Sunday, August 16

John Dugard Chairman of the Independent Fact Finding Committee on Gaza

Two States or Apartheid?

Israel is long overdue to undergo the same racial reckoning and transformation that the United States underwent in the 1960s and South Africa passed through in the 1990s. The dual system of law that prevails in the occupied West Bank and favors Jewish settlers to the detriment of Palestinians is unacceptable in the 21st century. Israel's settlers must decide if they will abide by international law and leave the occupied territories or stay on -- as offered by Palestinian Prime Minister Salam Fayyad -- provided they live under Palestinian law.Two states with security and rights for Israelis and Palestinians is within our grasp today. We must be dogged in our determination to achieve this outcome with the utmost speed. Delay plays into the hands of rejectionists and those who would use time not to advance peace but
to further settle the West Bank and East Jerusalem, rendering impossible a contiguous and viable Palestinian state.

If a Palestinian state becomes impossible and Palestinians appear consigned to a permanent apartheid-like reality then many of us who overcame daunting odds in South Africa will feel obliged to throw our support to one state based on equality for all. Let us, then, determine to make two states for two peoples work during the Obama administration.

I have no doubt I will be castigated for my plain speaking on behalf of Palestinian rights, Israeli security, and an end to the Israeli occupation. The rhetoric surrounding this conflict is ferocious. Mary Robinson, who on August 12 was awarded with the Medal of Freedom, is currently being vilified by organizations such as AIPAC, the Anti-Defamation League, and the Zionist Organization of America for vigorously speaking out on behalf of Palestinian human rights. She deserves better and the White House is right to defend her from proponents of a fantasized Israel that reputedly can do no wrong.

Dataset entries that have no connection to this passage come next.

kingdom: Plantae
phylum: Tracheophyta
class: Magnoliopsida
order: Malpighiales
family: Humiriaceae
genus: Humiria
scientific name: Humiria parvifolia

She is not alone. White House Chief of Staff Rahm Emanuel and Senior Adviser David Axelrod are also under attack. Israeli Prime Minister Binyamin Netanyahu derided them as "self-hating Jews." Israeli settlers regularly refer to President Obama as a "kushi," a vicious and derogatory term for a black man. Archbishop Desmond Tutu, one of the great moral leaders of our time, has been accused of "anti-Jewish and anti-Israel slurs" by the Zionist Organization of America and last week the ADL's Abraham Foxman referred to him as an "Israel basher." This language is the tip of the iceberg. The anti-Semitism label is so overused it is in jeopardy of losing power as a meaningful term.

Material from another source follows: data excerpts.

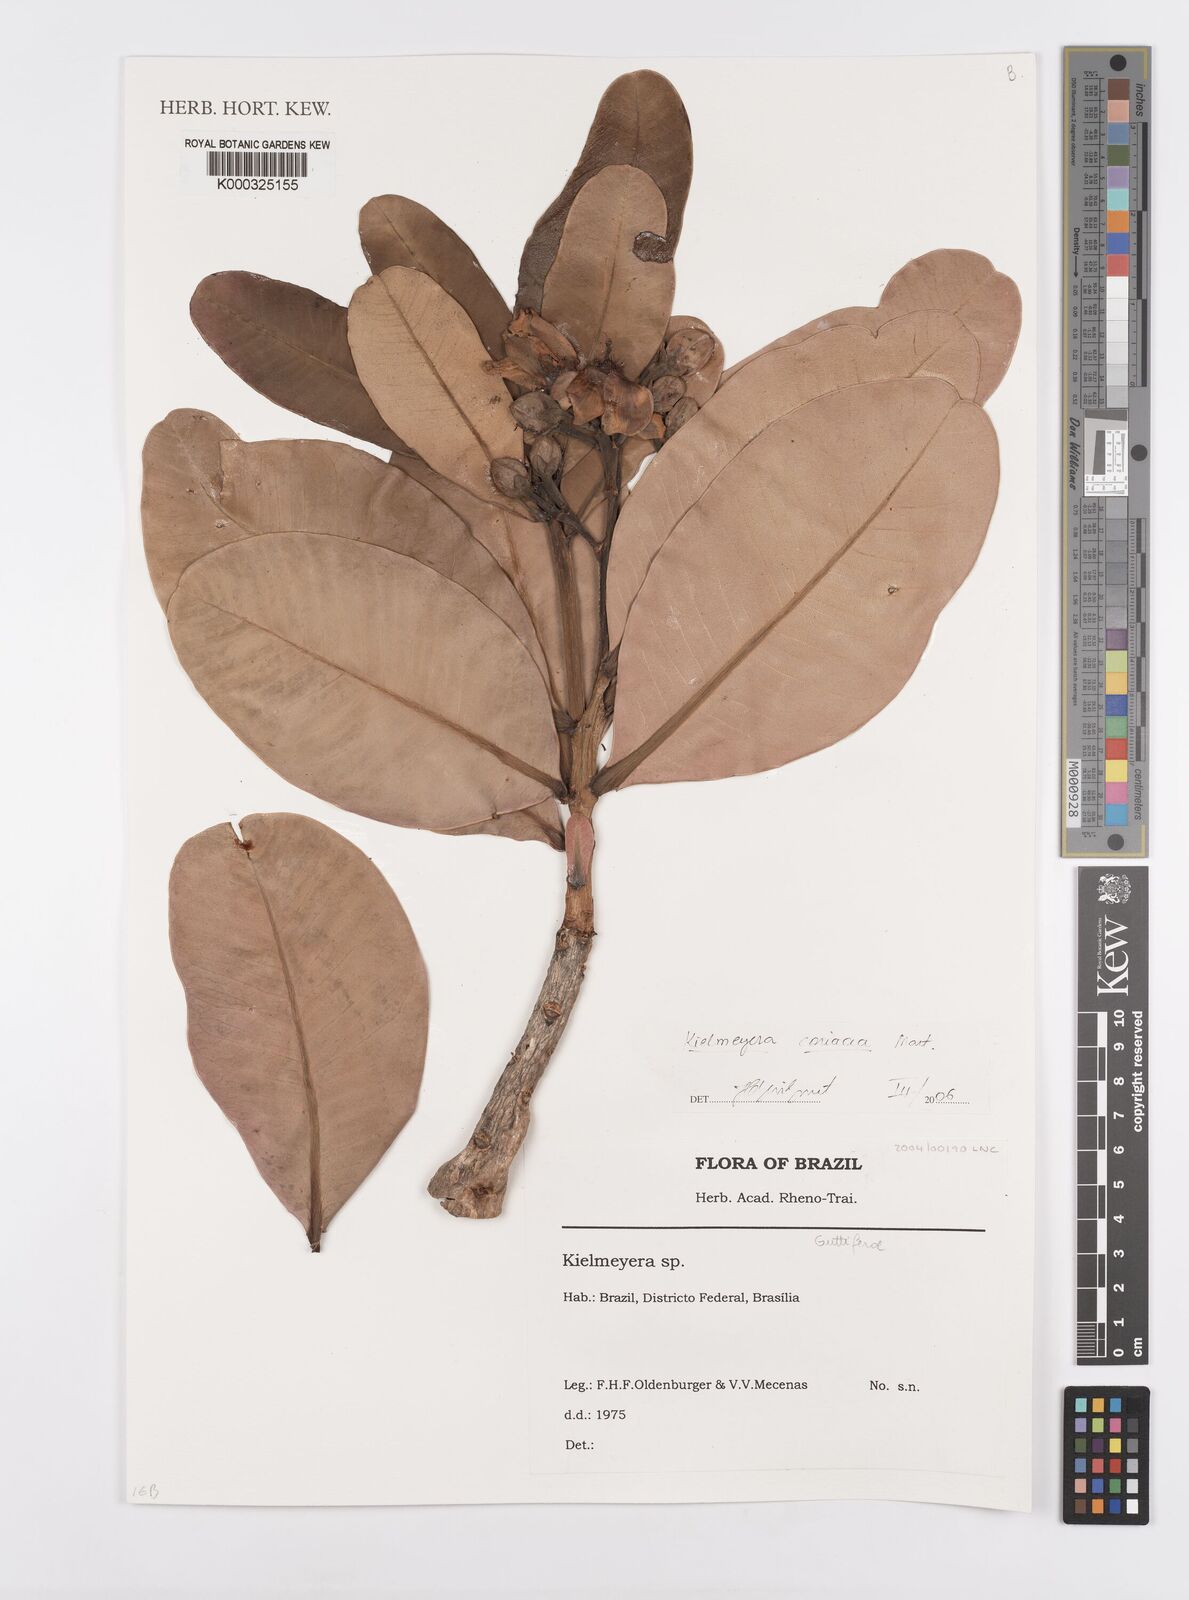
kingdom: Plantae
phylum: Tracheophyta
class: Magnoliopsida
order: Malpighiales
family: Calophyllaceae
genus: Kielmeyera
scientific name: Kielmeyera coriacea
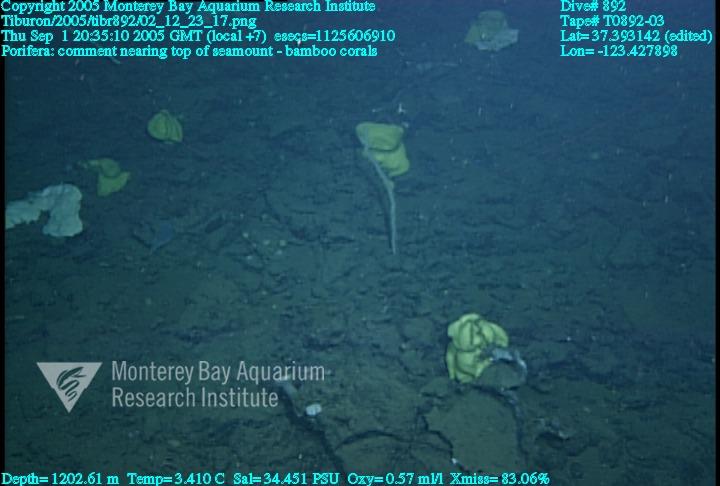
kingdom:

The willingness of the White House to award Robinson and Tutu with the Medal of Freedom leaves me to wonder if the Obama administration is sending such organizations a message that Obama will not be intimidated and will stand firm in advancing America's national interest in a settlements freeze and, more broadly, in a just Middle East peace.

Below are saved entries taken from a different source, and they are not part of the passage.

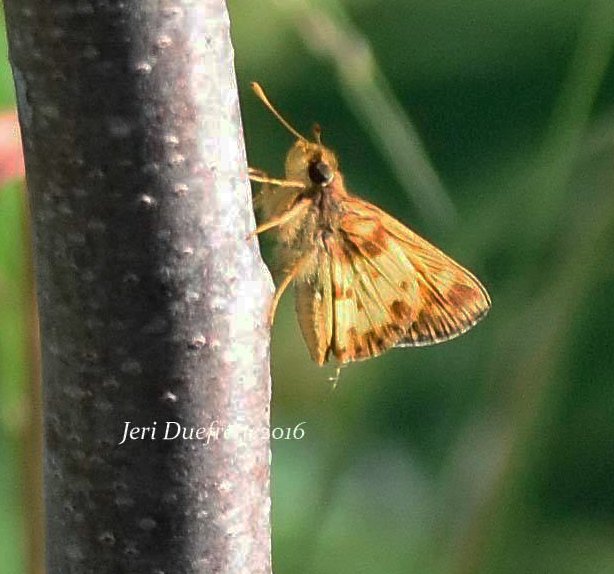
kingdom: Animalia
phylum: Arthropoda
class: Insecta
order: Lepidoptera
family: Hesperiidae
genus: Lon
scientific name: Lon zabulon
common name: Zabulon Skipper
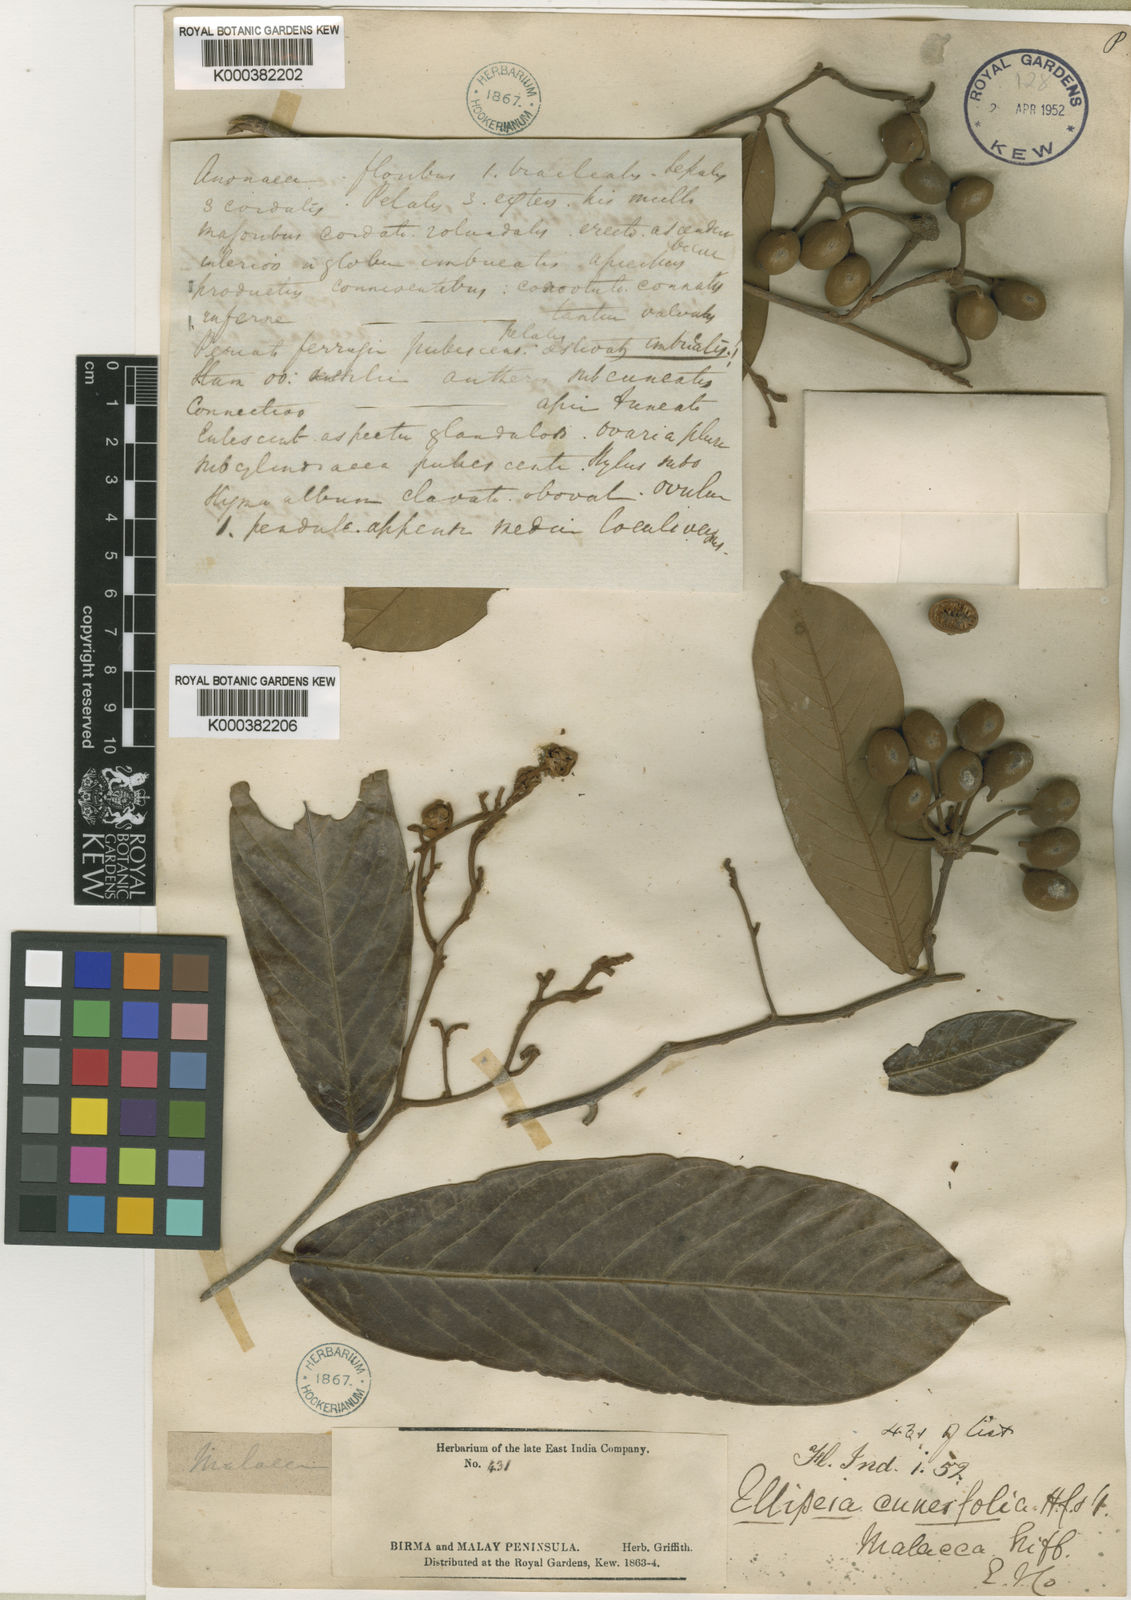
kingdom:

This week's overheated pro-Israel rhetoric exposes the zealotry of the speaker or organization, but the routine invocation of such labels also serves to intimidate many good people from involving themselves in Israeli-Palestinian peacemaking. Far too many people who were outspoken advocates on behalf of ending apartheid in South Africa have taken to the sidelines in this dispute lest they be accused of being anti-Jewish, anti-Semitic, or self-hating Jews. The terminology is cruel and painful to those on the receiving end even though most know the term is employed only as a political weapon to silence. I believe the silencing tactic has worked to delay Palestinian freedom.

President Obama was right when he declared in his Cairo speech, "Palestinians must abandon violence. Resistance through violence and killing is wrong and it does not succeed. For centuries black people in America suffered the lash of the whip as slaves and the humiliation of segregation. But it was not violence that won full and equal rights." As he suggested, it was nonviolence that carried the day and advanced rights and justice in South Africa and other struggles.

I would only add that the seeds of a mighty and transformative nonviolent struggle are indeed already visible from the West Bank to the Gaza coast. I have met with Palestinians and Israelis who regularly put their lives on the line to assert nonviolently the injustice of Israeli expansionism and home demolitions. Must we wait for a humanitarian boat of the Free Gaza Movement to be fatally rammed or a Sharpeville massacre in the Palestinian village of Bil'in before we highlight the nonviolent courage of Palestinians and Israelis protesting Israel's siege of Gaza and the land-grabbing barrier that illegally seizes Palestinian agricultural land in the West Bank? Too many young people, most of them Palestinian, have been killed and maimed in Bil'in already.

Israel's ill-advised attempt to establish demographic facts in East Jerusalem by throwing Palestinian families out of their homes does not advance long-term Israeli interests, but leads more and more people around the world to question whether Israel is honestly interested in
making peace with its Palestinians neighbors.

Israel must make the choice in the weeks ahead whether it intends to continue ruling over the Palestinians indefinitely or will step back from the dual system of law and apartheid it appears poised to embrace under the leadership of Prime Minister Netanyahu.

John Dugard is a professor of law, a former UN special rapporteur on human rights in the Occupied Palestinian Territories, and the chairman of the Independent Fact Finding Committee on Gaza.